I love the heated soak test kit (Sitting on a cooking element :grin

Seriously though, It does look great in the black 19 inch rack unit - Very professional.


----------



## WereBo (Apr 5, 2008)

Well, there's certainly room for air movement and cooling :grin:

What's the power-output? I couldn't see it mentioned anywhere in the advert


----------



## pharoah (Aug 28, 2006)

they are low power units,but they give you very clean hifidelity wattage.they are only rated for 10 watts into 8 ohms,and 15 watts into 4 ohms.so if anyone ever considers a t-amp you need very efficient speakers.

truly the sound quality of these units are second to none.truly audiophile sound quality at low power of course.

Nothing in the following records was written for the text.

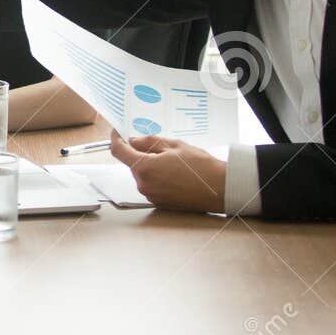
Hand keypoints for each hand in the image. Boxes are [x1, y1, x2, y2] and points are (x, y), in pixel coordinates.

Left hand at [108, 132, 226, 212]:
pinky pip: (150, 185)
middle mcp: (144, 184)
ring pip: (142, 174)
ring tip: (172, 160)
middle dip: (139, 152)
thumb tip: (133, 140)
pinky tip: (174, 173)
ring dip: (149, 165)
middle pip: (132, 163)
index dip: (115, 139)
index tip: (118, 132)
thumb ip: (149, 142)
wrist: (220, 189)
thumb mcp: (174, 146)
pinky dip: (156, 176)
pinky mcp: (159, 202)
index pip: (118, 151)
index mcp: (144, 168)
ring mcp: (151, 195)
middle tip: (158, 145)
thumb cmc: (200, 167)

hahaha donald thats actually where i solder at.:grin:


----------



## pharoah (Aug 28, 2006)

here is a bit older pic i had before i started working on it.i sanded the face down,and refinished it.also a pic of the refinishing process.


----------



## WereBo (Apr 5, 2008)

It'll be worth hooking your PC's audio-out to that - I've got my rig hooked into my Kenwood amp, powering a pair of 'Heybrook' studio monitors. They're excellent cos I can't hear the neighbours hammering on my door, when it's hiked up :grin:


----------



## pharoah (Aug 28, 2006)

with speakers that are fairly sensitive.you would be surprised how loud this thing can play.it can defo play loud enough to cause hearing loss.i got a powered subwoofer to the diy amp is crossed at 100hz.


----------